Después, todo se volvió más agudo. Las canciones sonaban como si el universo conspirara a su favor: "Fix You", "Adventure of a Lifetime", "Yellow"...Cada verso parecía escrito para ellos, como si Chris Martin leyera su historia desde el alma.
Y, sin embargo, terminada la noche, vino el regreso a la realidad. Los teléfonos se llenaron de notificaciones, llamadas perdidas, silencios sospechosos. Alguien en la oficina había visto el video. La internet no perdona, y el amor tampoco. Al volver a sus mundos legítimos, los dos sabían que no eran inocentes ni del todo culpables. Fueron, apenas, dos pasajeros de una dimensión emocional que no cotiza en el sistema: un romance con visa vencida, un beso sin ciudadanía, una emoción que no cabía en sus matrimonios ni en sus agendas.
Fueron, como diría Catón, amores indocumentados. Y aunque hoy nieguen todo, aunque borren sus perfiles y nieguen la evidencia, aunque se arrepientan o se justifiquen, el corazón humano tiene su propia forma de guardar archivos, vaya que sí.
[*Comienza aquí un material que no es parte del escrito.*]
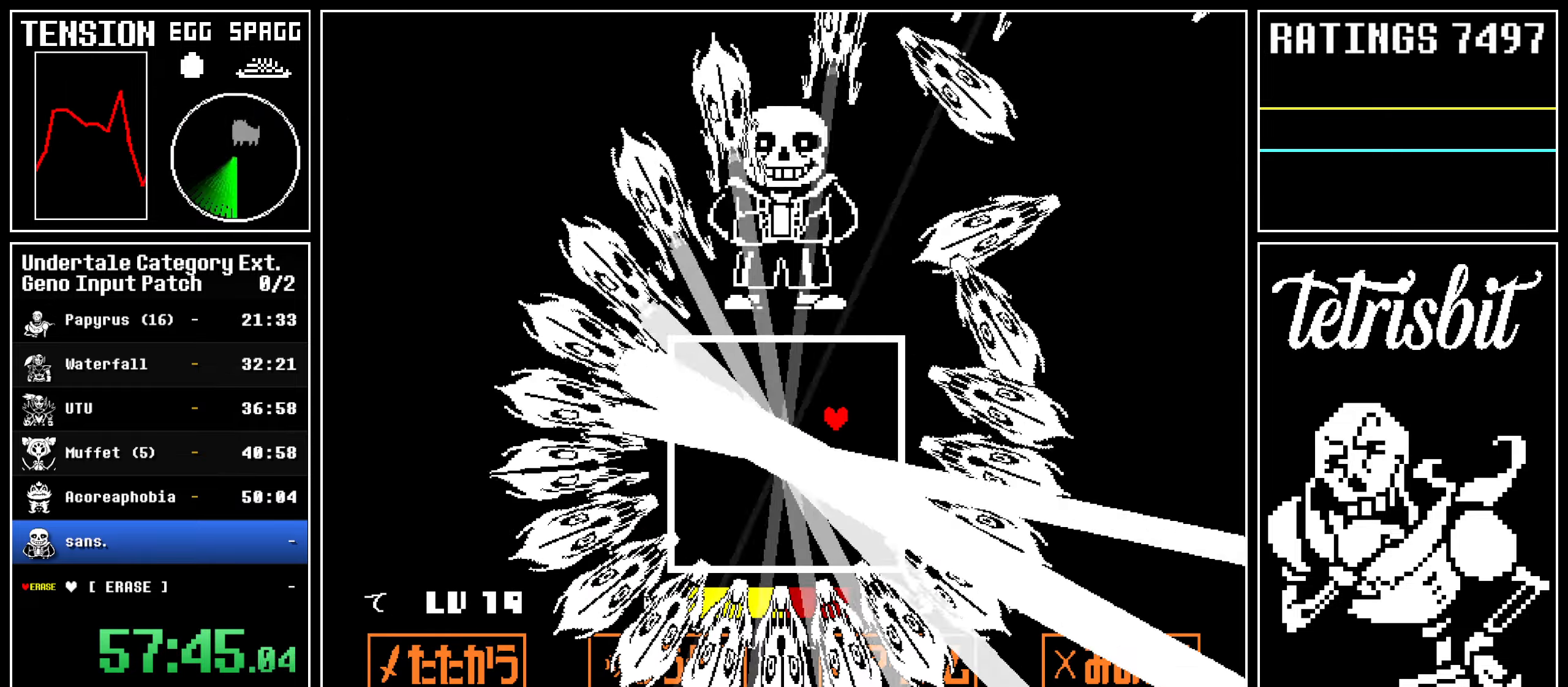
{"keys": ["down", "left"], "events": [[184, "up", "up"], [217, "down", "down"]]}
Y, diría Alberto Cortes, en algún rincón del alma de cada uno —muy lejos del algoritmo y de las juntas del lunes— seguirá sonando aquella noche, la voz de Chris Martin, y la certeza fugaz de que por un momento, se amaron como si fuera legal.
Hoy sus respectivas parejas saben que, no es que el amor sea ciego, sino que, a veces es mejor cerrar los ojos a la Kiss Cam.
Querido y dilecto lector, a todas esas otras parejas que hoy respiran aliviadas porque aún no han sido atrapadas por una “kiss cam”, un dron, una story mal sincronizada o un primo con vista de halcón… disfruten mientras puedan. Porque el amor prohibido no siempre se acaba, pero tarde o temprano, se imprime en alta definición.
El tiempo hablará.
El autor de la presente columna es divorciado. (Es aclaración, no es promoción).